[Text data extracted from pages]
______

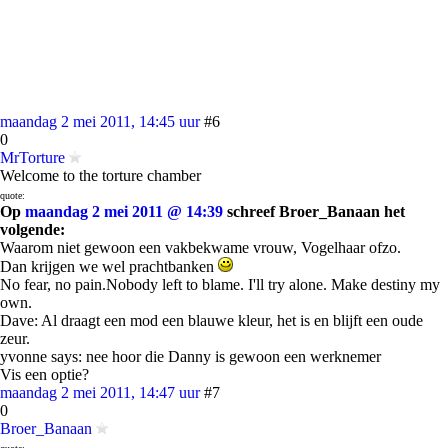
maandag 2 mei 2011, 14:45 uur
#6
0
MrTorture
Welcome to the torture chamber
quote:
Op
maandag 2 mei 2011 @ 14:39
schreef Broer_Banaan het
volgende:
Waarom niet gewoon een vakbekwame vrouw, Vogelhaar ofzo.
Dan krijgen we wel prachtbanken
No fear, no pain.Nobody left to blame. I'll try alone. Make destiny my
own.
Dave: Al draagt een mod een blauwe kleur, het is en blijft een oude
zeur.
yvonne says: nee hoor die Danny is gewoon een werknemer
Vis een optie?
maandag 2 mei 2011, 14:47 uur
#7
0
Broer_Banaan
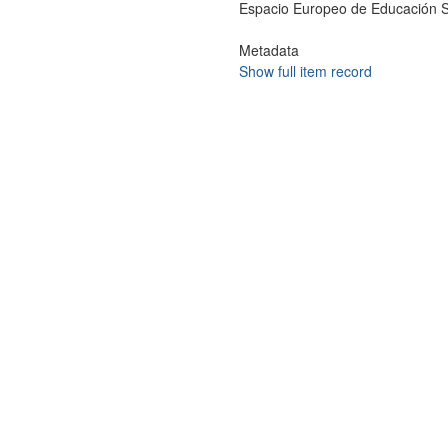
Espacio Europeo de Educación Su
Metadata
Show full item record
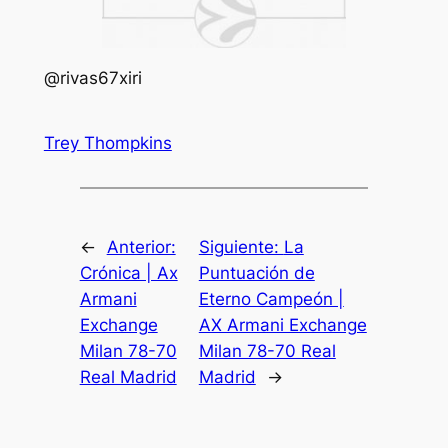
@rivas67xiri
Trey Thompkins
←
Anterior:
Siguiente:
La
Crónica | Ax
Puntuación de
Armani
Eterno Campeón |
Exchange
AX Armani Exchange
Milan 78-70
Milan 78-70 Real
Real Madrid
Madrid
→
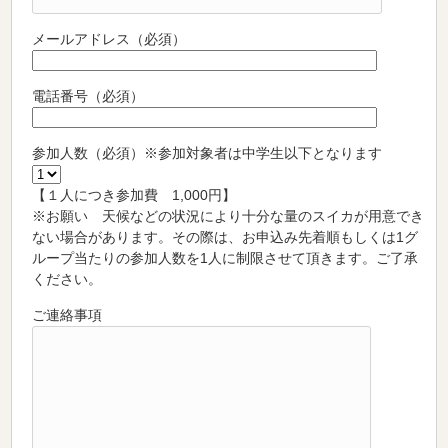
メールアドレス（必須）
電話番号（必須）
参加人数（必須）※参加対象者は中学生以下となります
【１人につき参加費 1,000円】
※お願い 天候などの状況により十分な量のスイカが用意でき
ない場合があります。その際は、お申込み先着順もしくは1グ
ループ当たりの参加人数を1人に制限させて頂きます。ご了承
ください。
ご連絡事項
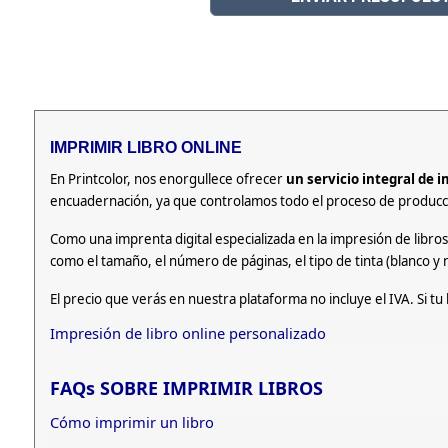
IMPRIMIR LIBRO ONLINE
En Printcolor, nos enorgullece ofrecer
un servicio integral de 
encuadernación, ya que controlamos todo el proceso de producció
Como una imprenta digital especializada en la impresión de libro
como el tamaño, el número de páginas, el tipo de tinta (blanco y 
El precio que verás en nuestra plataforma no incluye el IVA. Si t
Impresión de libro online personalizado
FAQs SOBRE IMPRIMIR LIBROS
Cómo imprimir un libro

______

*Directions for this task:* Output the lines of the items word for word, starting with the line that contains "メールアドレス（必須）" and going on through the last line of the items, both included. Leave the pictures out.

*Result for this exercise:*
メールアドレス（必須）
電話番号（必須）
参加人数（必須）※参加対象者は中学生以下となります
【１人につき参加費 1,000円】
※お願い 天候などの状況により十分な量のスイカが用意でき
ない場合があります。その際は、お申込み先着順もしくは1グ
ループ当たりの参加人数を1人に制限させて頂きます。ご了承
ください。
ご連絡事項
IMPRIMIR LIBRO ONLINE
En Printcolor, nos enorgullece ofrecer
un servicio integral de 
encuadernación, ya que controlamos todo el proceso de producció
Como una imprenta digital especializada en la impresión de libro
como el tamaño, el número de páginas, el tipo de tinta (blanco y 
El precio que verás en nuestra plataforma no incluye el IVA. Si t
Impresión de libro online personalizado
FAQs SOBRE IMPRIMIR LIBROS
Cómo imprimir un libro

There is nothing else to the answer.